# What is needed:
Only the lines below starting at the one that contains "will outperform a" and ending at the one that contains "dozens of times" are to be reproduced, exactly and with both ends kept.

# Extracted records:

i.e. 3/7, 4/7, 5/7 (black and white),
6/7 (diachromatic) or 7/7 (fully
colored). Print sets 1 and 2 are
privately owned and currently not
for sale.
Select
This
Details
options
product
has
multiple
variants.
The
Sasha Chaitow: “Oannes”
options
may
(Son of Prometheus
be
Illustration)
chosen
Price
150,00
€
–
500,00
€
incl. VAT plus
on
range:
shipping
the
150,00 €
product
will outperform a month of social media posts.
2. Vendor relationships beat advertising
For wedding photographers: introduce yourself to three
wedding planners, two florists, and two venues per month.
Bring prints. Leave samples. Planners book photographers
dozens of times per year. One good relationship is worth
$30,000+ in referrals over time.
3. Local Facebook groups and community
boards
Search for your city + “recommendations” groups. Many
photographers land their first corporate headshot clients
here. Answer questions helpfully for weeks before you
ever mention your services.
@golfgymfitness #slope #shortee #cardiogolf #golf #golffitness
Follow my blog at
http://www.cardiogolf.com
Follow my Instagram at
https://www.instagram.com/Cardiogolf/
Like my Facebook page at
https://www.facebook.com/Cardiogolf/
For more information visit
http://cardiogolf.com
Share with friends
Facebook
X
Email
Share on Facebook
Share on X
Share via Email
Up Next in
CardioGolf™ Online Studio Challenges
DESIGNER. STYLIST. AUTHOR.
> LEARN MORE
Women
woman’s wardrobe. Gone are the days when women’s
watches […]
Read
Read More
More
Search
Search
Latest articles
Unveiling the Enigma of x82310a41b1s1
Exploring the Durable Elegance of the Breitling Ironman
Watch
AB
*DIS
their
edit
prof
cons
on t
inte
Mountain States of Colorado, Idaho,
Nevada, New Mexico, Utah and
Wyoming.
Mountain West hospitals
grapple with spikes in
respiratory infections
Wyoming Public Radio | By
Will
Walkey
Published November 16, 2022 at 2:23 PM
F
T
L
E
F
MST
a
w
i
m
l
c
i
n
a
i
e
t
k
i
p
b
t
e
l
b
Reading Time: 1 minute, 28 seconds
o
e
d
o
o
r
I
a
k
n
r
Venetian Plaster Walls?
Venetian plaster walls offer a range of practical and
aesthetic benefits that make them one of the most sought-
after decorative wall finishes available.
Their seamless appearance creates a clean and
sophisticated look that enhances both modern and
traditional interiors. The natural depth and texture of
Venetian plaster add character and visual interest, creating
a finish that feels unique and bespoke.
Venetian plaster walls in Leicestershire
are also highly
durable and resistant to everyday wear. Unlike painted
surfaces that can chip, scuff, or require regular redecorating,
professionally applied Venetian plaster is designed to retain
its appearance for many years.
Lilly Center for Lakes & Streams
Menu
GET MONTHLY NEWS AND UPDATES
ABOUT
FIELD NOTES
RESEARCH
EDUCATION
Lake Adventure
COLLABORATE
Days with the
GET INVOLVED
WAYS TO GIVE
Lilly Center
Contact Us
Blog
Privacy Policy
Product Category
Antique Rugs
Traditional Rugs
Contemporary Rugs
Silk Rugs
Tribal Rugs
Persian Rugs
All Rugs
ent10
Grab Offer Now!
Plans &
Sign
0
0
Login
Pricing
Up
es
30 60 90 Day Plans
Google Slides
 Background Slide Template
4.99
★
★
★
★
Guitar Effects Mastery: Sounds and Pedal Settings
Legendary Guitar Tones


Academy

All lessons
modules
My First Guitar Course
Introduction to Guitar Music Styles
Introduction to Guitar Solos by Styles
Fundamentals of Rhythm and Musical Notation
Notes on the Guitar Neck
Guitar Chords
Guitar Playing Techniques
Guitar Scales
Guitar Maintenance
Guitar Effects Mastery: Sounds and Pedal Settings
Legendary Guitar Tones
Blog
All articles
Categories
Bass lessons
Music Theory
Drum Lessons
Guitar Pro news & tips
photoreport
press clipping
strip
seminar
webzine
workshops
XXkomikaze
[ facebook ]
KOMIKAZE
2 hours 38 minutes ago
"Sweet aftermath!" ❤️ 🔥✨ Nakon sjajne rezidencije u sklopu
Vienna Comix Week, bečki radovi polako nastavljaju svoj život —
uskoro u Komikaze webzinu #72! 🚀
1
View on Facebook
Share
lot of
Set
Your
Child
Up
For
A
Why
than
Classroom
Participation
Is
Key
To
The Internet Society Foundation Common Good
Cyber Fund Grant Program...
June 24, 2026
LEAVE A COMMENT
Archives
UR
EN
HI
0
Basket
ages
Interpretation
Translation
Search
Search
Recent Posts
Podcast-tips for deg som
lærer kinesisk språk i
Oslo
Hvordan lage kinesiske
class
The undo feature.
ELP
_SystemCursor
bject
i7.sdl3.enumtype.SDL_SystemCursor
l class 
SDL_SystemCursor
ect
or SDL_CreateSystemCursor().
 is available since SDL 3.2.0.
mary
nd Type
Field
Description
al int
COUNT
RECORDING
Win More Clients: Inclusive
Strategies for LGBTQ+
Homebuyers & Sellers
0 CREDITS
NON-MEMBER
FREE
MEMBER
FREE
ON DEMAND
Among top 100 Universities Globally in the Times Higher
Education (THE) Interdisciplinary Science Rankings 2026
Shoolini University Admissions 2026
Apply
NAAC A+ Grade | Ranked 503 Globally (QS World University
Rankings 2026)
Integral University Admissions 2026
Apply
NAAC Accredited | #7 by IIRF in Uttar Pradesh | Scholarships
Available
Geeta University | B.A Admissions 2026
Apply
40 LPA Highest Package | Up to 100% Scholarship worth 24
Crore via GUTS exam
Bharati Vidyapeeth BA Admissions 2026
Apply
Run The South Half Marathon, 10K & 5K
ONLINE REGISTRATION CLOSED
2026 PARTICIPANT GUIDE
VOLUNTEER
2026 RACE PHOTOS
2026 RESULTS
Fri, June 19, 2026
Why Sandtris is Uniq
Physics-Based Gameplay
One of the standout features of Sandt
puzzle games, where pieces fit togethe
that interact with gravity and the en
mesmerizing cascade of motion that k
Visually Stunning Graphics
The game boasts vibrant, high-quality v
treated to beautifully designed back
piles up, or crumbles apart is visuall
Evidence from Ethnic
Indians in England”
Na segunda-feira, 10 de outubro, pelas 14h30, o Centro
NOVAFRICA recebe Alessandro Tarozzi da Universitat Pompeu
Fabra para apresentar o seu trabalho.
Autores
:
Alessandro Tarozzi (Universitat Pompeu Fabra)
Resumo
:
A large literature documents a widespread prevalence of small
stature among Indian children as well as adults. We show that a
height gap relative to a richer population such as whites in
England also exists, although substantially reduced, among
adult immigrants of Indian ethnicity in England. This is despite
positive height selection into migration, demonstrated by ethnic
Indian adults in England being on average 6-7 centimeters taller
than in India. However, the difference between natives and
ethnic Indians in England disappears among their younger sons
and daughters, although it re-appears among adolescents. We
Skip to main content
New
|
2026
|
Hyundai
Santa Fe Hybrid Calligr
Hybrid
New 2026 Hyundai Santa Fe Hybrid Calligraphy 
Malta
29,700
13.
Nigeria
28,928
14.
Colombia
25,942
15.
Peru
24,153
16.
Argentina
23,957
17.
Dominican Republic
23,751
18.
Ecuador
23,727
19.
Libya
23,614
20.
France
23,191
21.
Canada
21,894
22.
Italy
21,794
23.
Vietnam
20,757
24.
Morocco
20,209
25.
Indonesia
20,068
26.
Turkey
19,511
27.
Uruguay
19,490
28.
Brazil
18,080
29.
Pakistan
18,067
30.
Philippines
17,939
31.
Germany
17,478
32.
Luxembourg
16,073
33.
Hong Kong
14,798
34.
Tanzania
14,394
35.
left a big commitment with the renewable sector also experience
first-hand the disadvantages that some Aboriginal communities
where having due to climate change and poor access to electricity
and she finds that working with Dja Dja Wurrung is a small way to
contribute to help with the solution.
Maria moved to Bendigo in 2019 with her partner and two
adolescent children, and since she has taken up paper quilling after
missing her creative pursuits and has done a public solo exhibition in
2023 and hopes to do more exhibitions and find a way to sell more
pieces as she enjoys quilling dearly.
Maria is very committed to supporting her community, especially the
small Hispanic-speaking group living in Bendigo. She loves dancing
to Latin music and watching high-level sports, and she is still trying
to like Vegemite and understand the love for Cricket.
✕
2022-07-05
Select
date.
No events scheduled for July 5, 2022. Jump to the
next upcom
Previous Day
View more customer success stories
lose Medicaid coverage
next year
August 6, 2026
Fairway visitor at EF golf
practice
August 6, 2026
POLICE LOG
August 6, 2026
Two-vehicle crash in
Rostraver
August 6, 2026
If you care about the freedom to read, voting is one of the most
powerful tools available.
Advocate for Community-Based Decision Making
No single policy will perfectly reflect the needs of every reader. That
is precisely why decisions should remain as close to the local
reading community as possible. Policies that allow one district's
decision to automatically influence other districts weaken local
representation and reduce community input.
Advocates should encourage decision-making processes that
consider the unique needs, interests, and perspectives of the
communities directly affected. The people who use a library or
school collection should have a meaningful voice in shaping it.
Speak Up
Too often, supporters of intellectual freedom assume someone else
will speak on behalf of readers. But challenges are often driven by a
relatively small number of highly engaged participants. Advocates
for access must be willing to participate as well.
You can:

# Answer box:
will outperform a month of social media posts.
2. Vendor relationships beat advertising
For wedding photographers: introduce yourself to three
wedding planners, two florists, and two venues per month.
Bring prints. Leave samples. Planners book photographers
dozens of times per year. One good relationship is worth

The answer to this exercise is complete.